Résumé de la décision
Mme B E, agissant en tant que représentante légale de sa fille D C, a saisi le juge des référés pour demander l'enjoindre au préfet de la Drôme de délivrer un récépissé de demande de titre de séjour pour sa fille, qui a fait une demande d'acquisition de la nationalité française. Le juge a rejeté la requête, considérant que le préfet ne pouvait légalement délivrer un récépissé à une mineure, et qu'il n'y avait pas eu d'atteinte grave et manifestement illégale à une liberté fondamentale.
Arguments pertinents
1. Absence de droit à un récépissé pour les mineurs : Le juge a souligné que, selon les dispositions du Code de l'entrée et du séjour des étrangers et du droit d'asile, un étranger mineur n'est pas tenu d'être titulaire d'un titre de séjour pour séjourner en France. Par conséquent, il ne peut pas demander un récépissé de demande de titre de séjour.
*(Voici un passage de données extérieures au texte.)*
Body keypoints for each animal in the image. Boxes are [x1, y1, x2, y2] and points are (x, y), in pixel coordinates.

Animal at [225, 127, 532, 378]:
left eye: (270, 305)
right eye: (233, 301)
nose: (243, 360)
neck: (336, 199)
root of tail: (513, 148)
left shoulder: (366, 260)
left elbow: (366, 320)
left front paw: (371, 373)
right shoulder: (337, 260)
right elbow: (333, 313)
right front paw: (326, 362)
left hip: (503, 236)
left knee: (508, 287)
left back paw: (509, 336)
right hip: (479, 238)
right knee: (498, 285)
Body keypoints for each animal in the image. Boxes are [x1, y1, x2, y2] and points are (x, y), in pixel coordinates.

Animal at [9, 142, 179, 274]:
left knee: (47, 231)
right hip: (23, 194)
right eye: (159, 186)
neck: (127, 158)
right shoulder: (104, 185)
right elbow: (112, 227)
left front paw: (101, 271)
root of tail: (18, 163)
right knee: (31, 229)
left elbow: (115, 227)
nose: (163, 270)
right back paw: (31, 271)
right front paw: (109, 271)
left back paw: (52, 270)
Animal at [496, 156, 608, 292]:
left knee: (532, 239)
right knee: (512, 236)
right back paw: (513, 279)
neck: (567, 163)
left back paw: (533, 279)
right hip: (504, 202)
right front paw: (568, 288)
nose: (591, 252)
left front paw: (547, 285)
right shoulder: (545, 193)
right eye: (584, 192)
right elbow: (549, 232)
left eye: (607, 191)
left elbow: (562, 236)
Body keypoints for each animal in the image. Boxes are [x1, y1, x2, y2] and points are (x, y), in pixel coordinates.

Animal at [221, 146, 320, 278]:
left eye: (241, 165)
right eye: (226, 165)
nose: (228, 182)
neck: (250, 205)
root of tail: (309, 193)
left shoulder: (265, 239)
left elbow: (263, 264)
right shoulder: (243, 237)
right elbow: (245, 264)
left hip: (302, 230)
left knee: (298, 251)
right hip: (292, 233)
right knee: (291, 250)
2. Non-atteinte à une liberté fondamentale : Le juge a conclu que l'absence de délivrance d'un récépissé par le préfet ne constitue pas une atteinte grave et manifestement illégale à une liberté fondamentale, car la législation en vigueur ne permet pas la délivrance d'un tel document à une mineure.
Interprétations et citations légales
1. Interprétation de l'article L. 411-1 : Cet article stipule que "tout étranger âgé de plus de dix-huit ans qui souhaite séjourner en France pour une durée supérieure à trois mois doit être titulaire de l'un des documents de séjour suivants". Cela implique que les mineurs, comme D C, ne sont pas soumis à cette obligation, ce qui justifie l'impossibilité pour le préfet de délivrer un récépissé.
2. Application de l'article R. 431-12 : Cet article précise que "l'étranger admis à souscrire une demande de délivrance ou de renouvellement de titre de séjour se voit remettre un récépissé". Étant donné que D C est mineure, elle ne peut pas être considérée comme "l'étranger admis" au sens de cet article, ce qui renforce l'argument selon lequel le préfet ne peut pas légalement délivrer un récépissé.
3. Urgence et atteinte à une liberté fondamentale : Selon l'article L. 521-2, le juge des référés peut intervenir en cas d'atteinte grave et manifestement illégale à une liberté fondamentale. Dans ce cas, le juge a estimé qu'il n'y avait pas d'atteinte à une liberté fondamentale, car la situation de D C est régie par des dispositions légales claires qui ne lui permettent pas de demander un récépissé.
En conclusion, la décision du juge des référés repose sur une interprétation stricte des textes législatifs en matière de séjour des étrangers, en particulier pour les mineurs, et sur l'absence d'urgence justifiant une intervention judiciaire.